Almost immediately, the tragic shooting at Umpqua Community College in Oregon was being used as a means to reignite the debate on gun control in the U.S.

I’m not someone who closely follows the nuances of the gun control debate, which is probably why the following statistic escaped my attention until someone casually mentioned it to me yesterday:

Almost two-thirds of gun-related deaths in the U.S. are from suicide.

In 2012, the latest year for reliable data, there were 32,288 deaths from firearms. 20,666 of those deaths were suicides. 

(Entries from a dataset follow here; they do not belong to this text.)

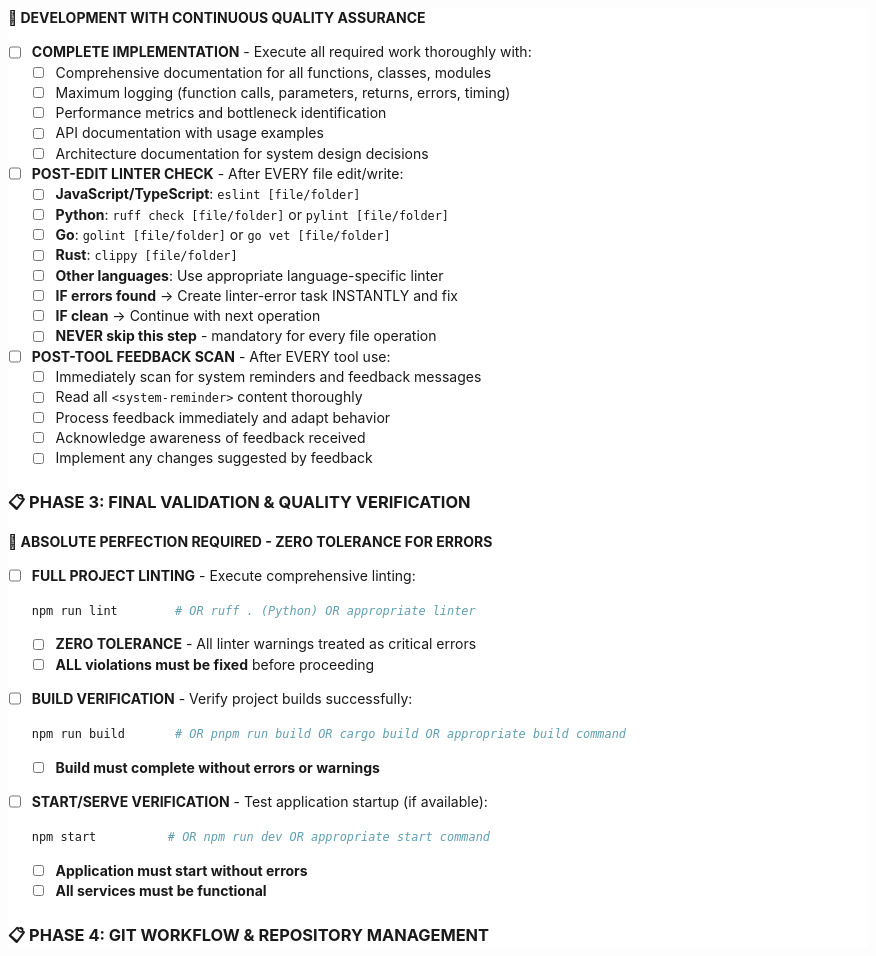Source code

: **🚨 DEVELOPMENT WITH CONTINUOUS QUALITY ASSURANCE**

- [ ] **COMPLETE IMPLEMENTATION** - Execute all required work thoroughly with:
  - [ ] Comprehensive documentation for all functions, classes, modules
  - [ ] Maximum logging (function calls, parameters, returns, errors, timing)
  - [ ] Performance metrics and bottleneck identification
  - [ ] API documentation with usage examples
  - [ ] Architecture documentation for system design decisions

- [ ] **POST-EDIT LINTER CHECK** - After EVERY file edit/write:
  - [ ] **JavaScript/TypeScript**: `eslint [file/folder]`
  - [ ] **Python**: `ruff check [file/folder]` or `pylint [file/folder]`
  - [ ] **Go**: `golint [file/folder]` or `go vet [file/folder]`
  - [ ] **Rust**: `clippy [file/folder]`
  - [ ] **Other languages**: Use appropriate language-specific linter
  - [ ] **IF errors found** → Create linter-error task INSTANTLY and fix
  - [ ] **IF clean** → Continue with next operation
  - [ ] **NEVER skip this step** - mandatory for every file operation

- [ ] **POST-TOOL FEEDBACK SCAN** - After EVERY tool use:
  - [ ] Immediately scan for system reminders and feedback messages
  - [ ] Read all `<system-reminder>` content thoroughly
  - [ ] Process feedback immediately and adapt behavior
  - [ ] Acknowledge awareness of feedback received
  - [ ] Implement any changes suggested by feedback

### 📋 PHASE 3: FINAL VALIDATION & QUALITY VERIFICATION

**🚨 ABSOLUTE PERFECTION REQUIRED - ZERO TOLERANCE FOR ERRORS**

- [ ] **FULL PROJECT LINTING** - Execute comprehensive linting:

  ```bash
  npm run lint        # OR ruff . (Python) OR appropriate linter
  ```

  - [ ] **ZERO TOLERANCE** - All linter warnings treated as critical errors
  - [ ] **ALL violations must be fixed** before proceeding

- [ ] **BUILD VERIFICATION** - Verify project builds successfully:

  ```bash
  npm run build       # OR pnpm run build OR cargo build OR appropriate build command
  ```

  - [ ] **Build must complete without errors or warnings**

- [ ] **START/SERVE VERIFICATION** - Test application startup (if available):

  ```bash
  npm start          # OR npm run dev OR appropriate start command
  ```

  - [ ] **Application must start without errors**
  - [ ] **All services must be functional**

### 📋 PHASE 4: GIT WORKFLOW & REPOSITORY MANAGEMENT
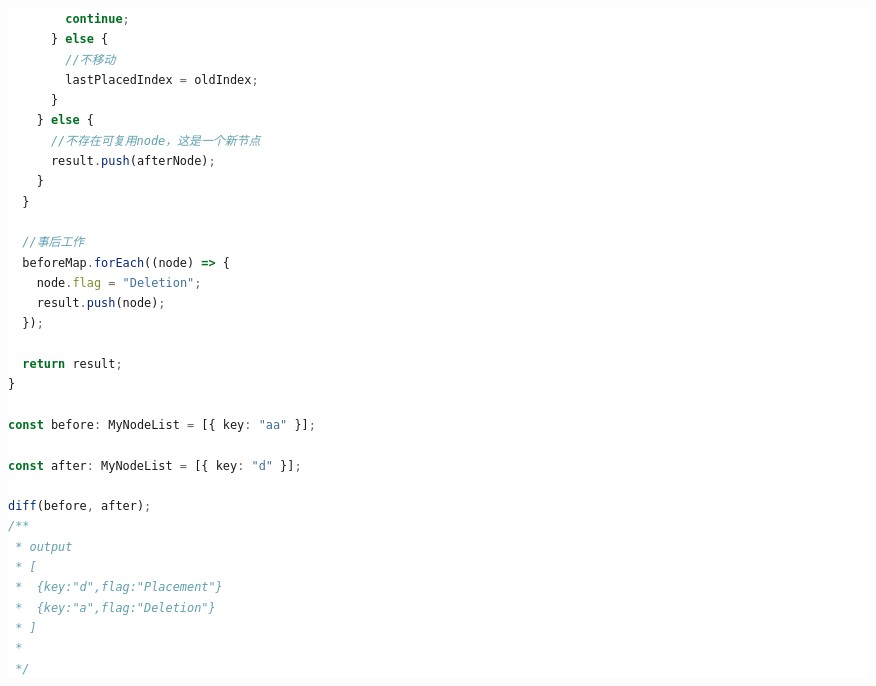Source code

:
```typescript
        continue;
      } else {
        //不移动
        lastPlacedIndex = oldIndex;
      }
    } else {
      //不存在可复用node，这是一个新节点
      result.push(afterNode);
    }
  }

  //事后工作
  beforeMap.forEach((node) => {
    node.flag = "Deletion";
    result.push(node);
  });

  return result;
}

const before: MyNodeList = [{ key: "aa" }];

const after: MyNodeList = [{ key: "d" }];

diff(before, after);
/**
 * output
 * [
 *  {key:"d",flag:"Placement"}
 *  {key:"a",flag:"Deletion"}
 * ]
 *
 */

```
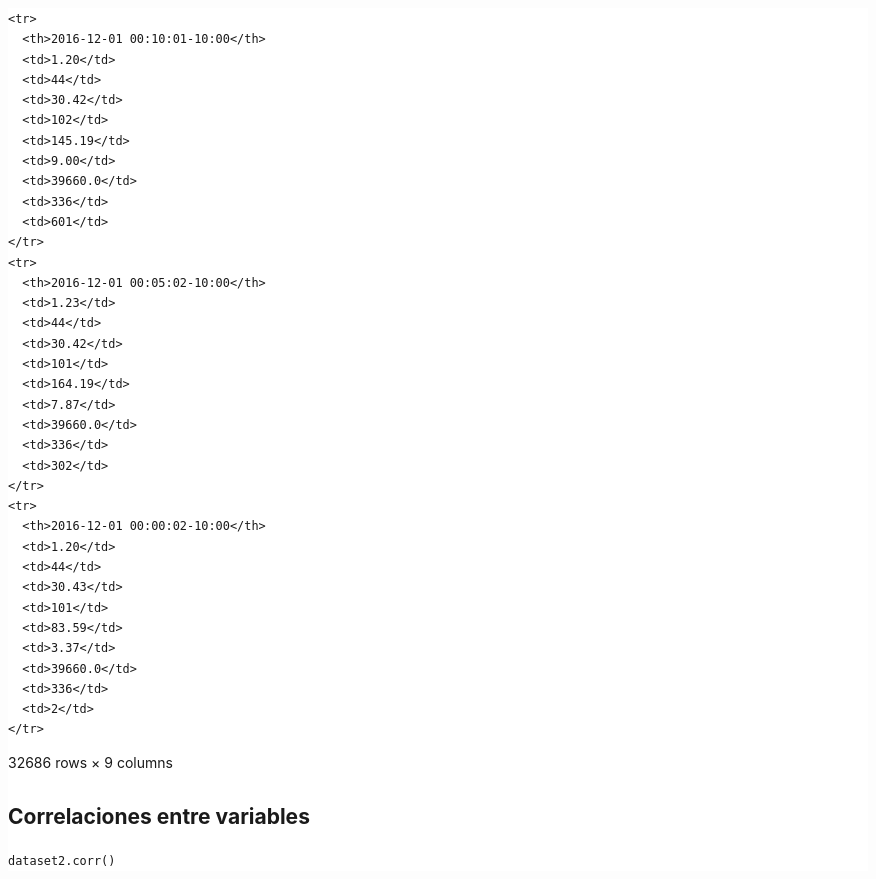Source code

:     <tr>
      <th>2016-12-01 00:10:01-10:00</th>
      <td>1.20</td>
      <td>44</td>
      <td>30.42</td>
      <td>102</td>
      <td>145.19</td>
      <td>9.00</td>
      <td>39660.0</td>
      <td>336</td>
      <td>601</td>
    </tr>
    <tr>
      <th>2016-12-01 00:05:02-10:00</th>
      <td>1.23</td>
      <td>44</td>
      <td>30.42</td>
      <td>101</td>
      <td>164.19</td>
      <td>7.87</td>
      <td>39660.0</td>
      <td>336</td>
      <td>302</td>
    </tr>
    <tr>
      <th>2016-12-01 00:00:02-10:00</th>
      <td>1.20</td>
      <td>44</td>
      <td>30.43</td>
      <td>101</td>
      <td>83.59</td>
      <td>3.37</td>
      <td>39660.0</td>
      <td>336</td>
      <td>2</td>
    </tr>
  </tbody>
</table>
<p>32686 rows × 9 columns</p>
</div>



## Correlaciones entre variables


```python
dataset2.corr()
```




<div>
<style scoped>
    .dataframe tbody tr th:only-of-type {
        vertical-align: middle;
    }
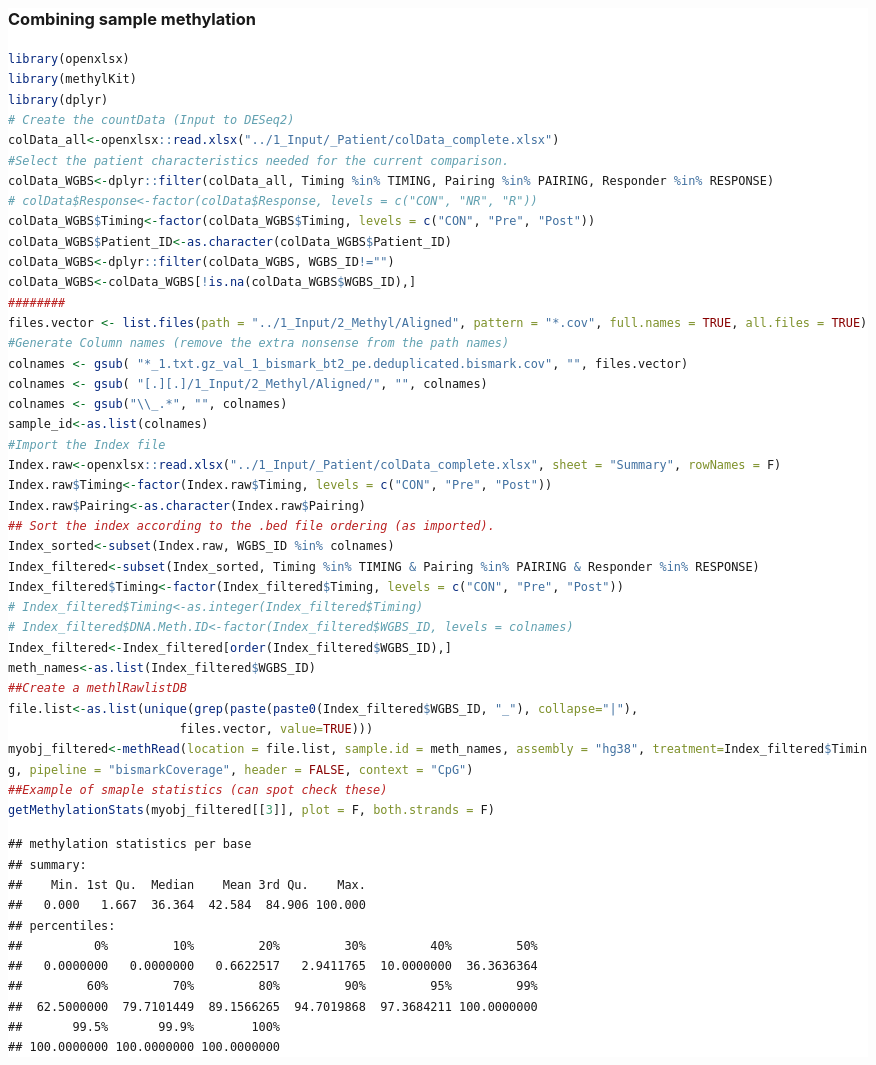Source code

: ### Combining sample methylation


```r
library(openxlsx)
library(methylKit)
library(dplyr)
# Create the countData (Input to DESeq2)
colData_all<-openxlsx::read.xlsx("../1_Input/_Patient/colData_complete.xlsx")
#Select the patient characteristics needed for the current comparison.
colData_WGBS<-dplyr::filter(colData_all, Timing %in% TIMING, Pairing %in% PAIRING, Responder %in% RESPONSE)
# colData$Response<-factor(colData$Response, levels = c("CON", "NR", "R"))
colData_WGBS$Timing<-factor(colData_WGBS$Timing, levels = c("CON", "Pre", "Post"))
colData_WGBS$Patient_ID<-as.character(colData_WGBS$Patient_ID)
colData_WGBS<-dplyr::filter(colData_WGBS, WGBS_ID!="")
colData_WGBS<-colData_WGBS[!is.na(colData_WGBS$WGBS_ID),]
########
files.vector <- list.files(path = "../1_Input/2_Methyl/Aligned", pattern = "*.cov", full.names = TRUE, all.files = TRUE)
#Generate Column names (remove the extra nonsense from the path names)
colnames <- gsub( "*_1.txt.gz_val_1_bismark_bt2_pe.deduplicated.bismark.cov", "", files.vector)
colnames <- gsub( "[.][.]/1_Input/2_Methyl/Aligned/", "", colnames)
colnames <- gsub("\\_.*", "", colnames)
sample_id<-as.list(colnames)
#Import the Index file
Index.raw<-openxlsx::read.xlsx("../1_Input/_Patient/colData_complete.xlsx", sheet = "Summary", rowNames = F)
Index.raw$Timing<-factor(Index.raw$Timing, levels = c("CON", "Pre", "Post"))
Index.raw$Pairing<-as.character(Index.raw$Pairing)
## Sort the index according to the .bed file ordering (as imported).
Index_sorted<-subset(Index.raw, WGBS_ID %in% colnames)
Index_filtered<-subset(Index_sorted, Timing %in% TIMING & Pairing %in% PAIRING & Responder %in% RESPONSE)
Index_filtered$Timing<-factor(Index_filtered$Timing, levels = c("CON", "Pre", "Post"))
# Index_filtered$Timing<-as.integer(Index_filtered$Timing)
# Index_filtered$DNA.Meth.ID<-factor(Index_filtered$WGBS_ID, levels = colnames)
Index_filtered<-Index_filtered[order(Index_filtered$WGBS_ID),]
meth_names<-as.list(Index_filtered$WGBS_ID)
##Create a methlRawlistDB
file.list<-as.list(unique(grep(paste(paste0(Index_filtered$WGBS_ID, "_"), collapse="|"), 
                        files.vector, value=TRUE)))
myobj_filtered<-methRead(location = file.list, sample.id = meth_names, assembly = "hg38", treatment=Index_filtered$Timing, pipeline = "bismarkCoverage", header = FALSE, context = "CpG")
##Example of smaple statistics (can spot check these)
getMethylationStats(myobj_filtered[[3]], plot = F, both.strands = F)
```

```
## methylation statistics per base
## summary:
##    Min. 1st Qu.  Median    Mean 3rd Qu.    Max. 
##   0.000   1.667  36.364  42.584  84.906 100.000 
## percentiles:
##          0%         10%         20%         30%         40%         50% 
##   0.0000000   0.0000000   0.6622517   2.9411765  10.0000000  36.3636364 
##         60%         70%         80%         90%         95%         99% 
##  62.5000000  79.7101449  89.1566265  94.7019868  97.3684211 100.0000000 
##       99.5%       99.9%        100% 
## 100.0000000 100.0000000 100.0000000
```
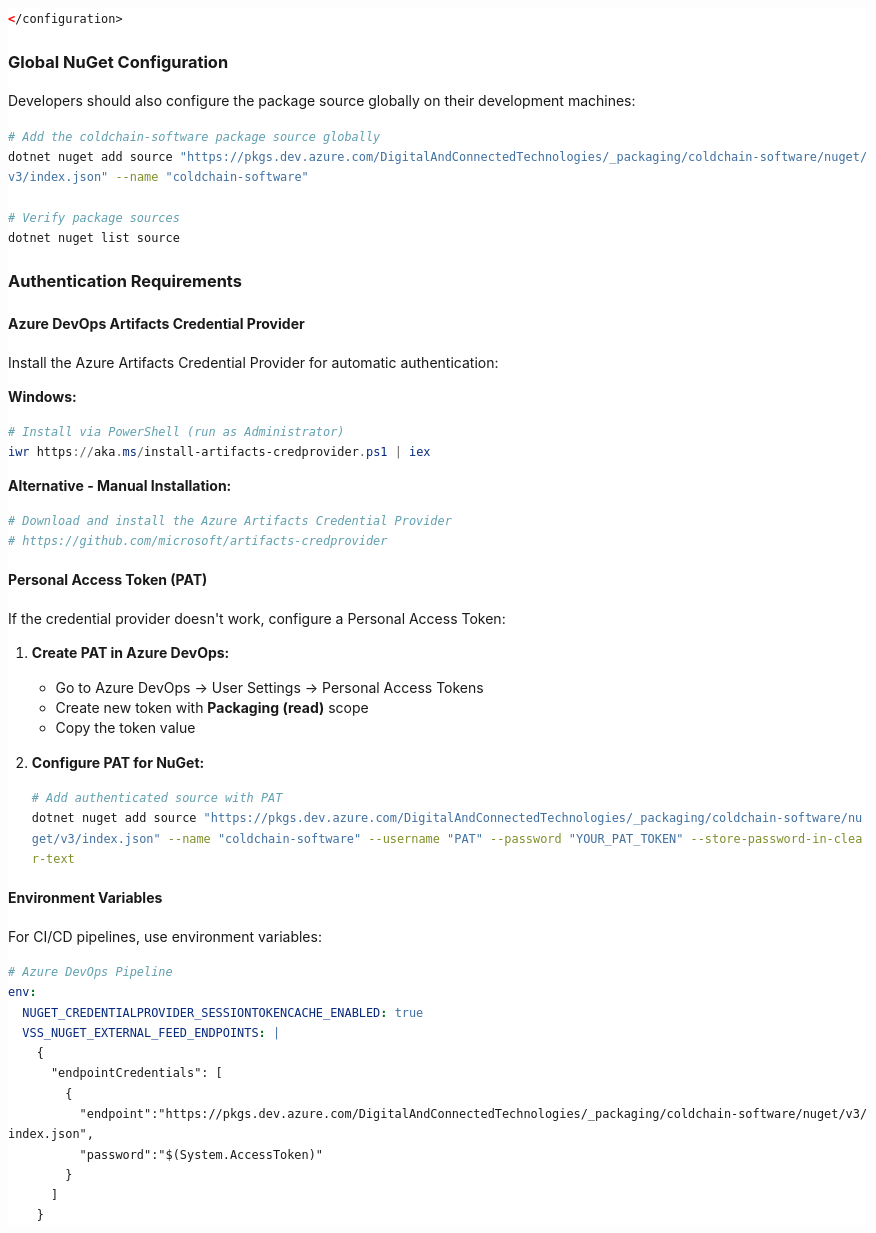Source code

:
 ```xml
</configuration>
```

### Global NuGet Configuration

Developers should also configure the package source globally on their development machines:

```bash
# Add the coldchain-software package source globally
dotnet nuget add source "https://pkgs.dev.azure.com/DigitalAndConnectedTechnologies/_packaging/coldchain-software/nuget/v3/index.json" --name "coldchain-software"

# Verify package sources
dotnet nuget list source
```

### Authentication Requirements

#### Azure DevOps Artifacts Credential Provider

Install the Azure Artifacts Credential Provider for automatic authentication:

**Windows:**
```powershell
# Install via PowerShell (run as Administrator)
iwr https://aka.ms/install-artifacts-credprovider.ps1 | iex
```

**Alternative - Manual Installation:**
```bash
# Download and install the Azure Artifacts Credential Provider
# https://github.com/microsoft/artifacts-credprovider
```

#### Personal Access Token (PAT)

If the credential provider doesn't work, configure a Personal Access Token:

1. **Create PAT in Azure DevOps:**
   - Go to Azure DevOps → User Settings → Personal Access Tokens
   - Create new token with **Packaging (read)** scope
   - Copy the token value

2. **Configure PAT for NuGet:**
   ```bash
   # Add authenticated source with PAT
   dotnet nuget add source "https://pkgs.dev.azure.com/DigitalAndConnectedTechnologies/_packaging/coldchain-software/nuget/v3/index.json" --name "coldchain-software" --username "PAT" --password "YOUR_PAT_TOKEN" --store-password-in-clear-text
   ```

#### Environment Variables

For CI/CD pipelines, use environment variables:

```yaml
# Azure DevOps Pipeline
env:
  NUGET_CREDENTIALPROVIDER_SESSIONTOKENCACHE_ENABLED: true
  VSS_NUGET_EXTERNAL_FEED_ENDPOINTS: |
    {
      "endpointCredentials": [
        {
          "endpoint":"https://pkgs.dev.azure.com/DigitalAndConnectedTechnologies/_packaging/coldchain-software/nuget/v3/index.json", 
          "password":"$(System.AccessToken)"
        }
      ]
    }
```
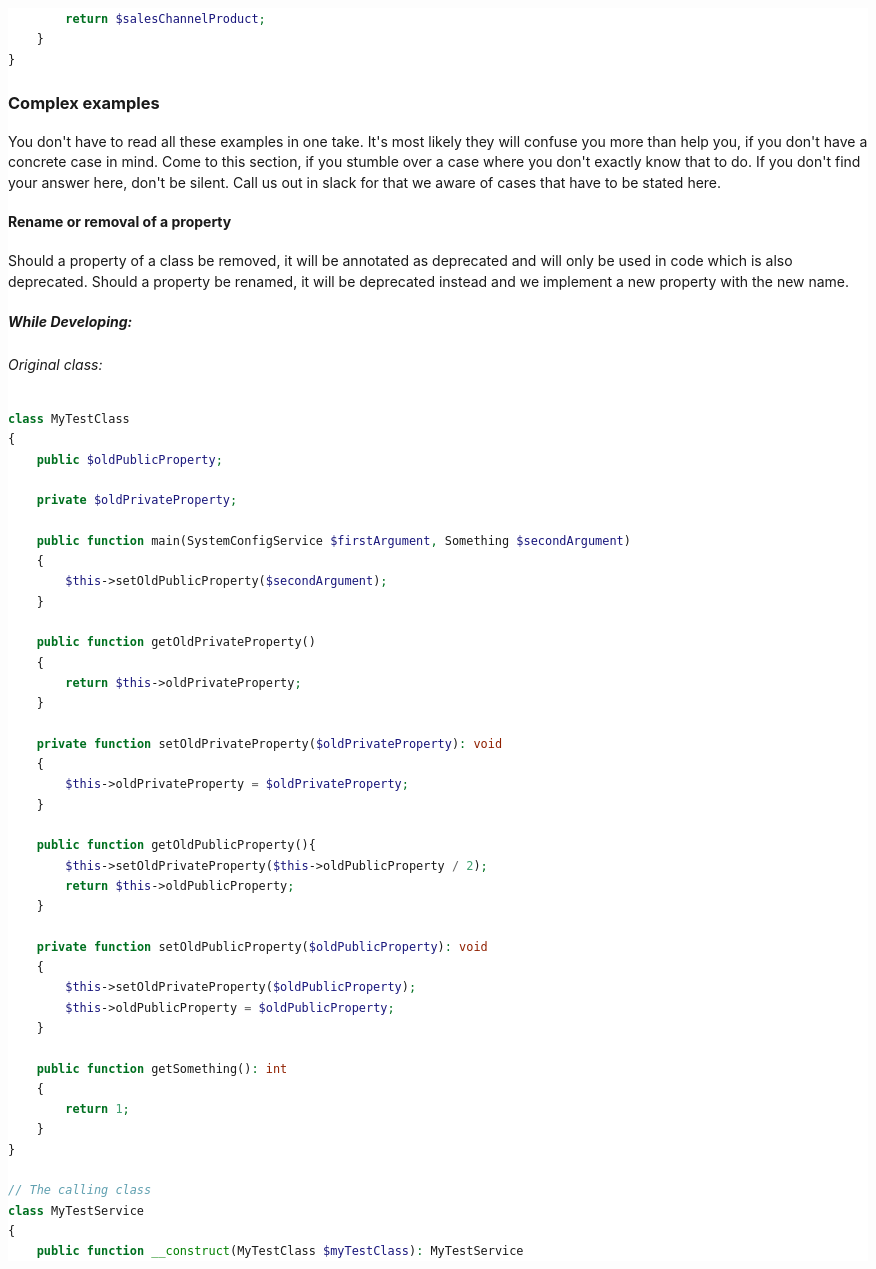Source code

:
 ```php
        return $salesChannelProduct;
    }
}
```

### Complex examples
You don't have to read all these examples in one take. It's most likely they will confuse you more than help you, if you don't have a concrete case in mind.
Come to this section, if you stumble over a case where you don't exactly know that to do.
If you don't find your answer here, don't be silent. Call us out in slack for that we aware of cases that have to be stated here.

#### Rename or removal of a property
Should a property of a class be removed, it will be annotated as deprecated and will only be used in code which is also deprecated. Should a property be renamed, it will be deprecated instead and we implement a new property with the new name.

##### While Developing:

###### Original class:
```php
class MyTestClass
{
    public $oldPublicProperty;

    private $oldPrivateProperty;

    public function main(SystemConfigService $firstArgument, Something $secondArgument)
    {
        $this->setOldPublicProperty($secondArgument);
    }

    public function getOldPrivateProperty()
    {
        return $this->oldPrivateProperty;
    }
    
    private function setOldPrivateProperty($oldPrivateProperty): void 
    {
        $this->oldPrivateProperty = $oldPrivateProperty;
    }

    public function getOldPublicProperty(){
        $this->setOldPrivateProperty($this->oldPublicProperty / 2);
        return $this->oldPublicProperty;
    }
    
    private function setOldPublicProperty($oldPublicProperty): void 
    {
        $this->setOldPrivateProperty($oldPublicProperty);
        $this->oldPublicProperty = $oldPublicProperty;
    }

    public function getSomething(): int 
    {
        return 1;
    }
}

// The calling class
class MyTestService
{
    public function __construct(MyTestClass $myTestClass): MyTestService 
```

According to Garen J. Wintemute, professor of emergency medicine at UC Davis, “Suicide by firearm is far more common than homicide. Over the past 30 years, firearm suicides have exceeded homicides even when homicide rates were at their highest in the late 1980s and early 1990s. But, since 2006, the gap between the two has been widening, with firearm homicides decreasing and suicides increasing.”

Proponents of stricter gun control laws for America argue that they would lower the homicide rate, and would probably argue the same for the suicide rate. However, it bears mentioning that some of the countries with higher suicide rates than the U.S. also have much stricter gun control laws, such as South Korea, Japan, and India.  

This suicide statistic is but a part of the whole that needs to be taken into account when weighing the question of whether or not the U.S. should have stricter gun control laws. But regardless of what happens with gun control in America, we should not ignore the underlying cultural factors that contribute to someone taking his or her own life, to resorting to gang violence, or to shooting innocent students in a school.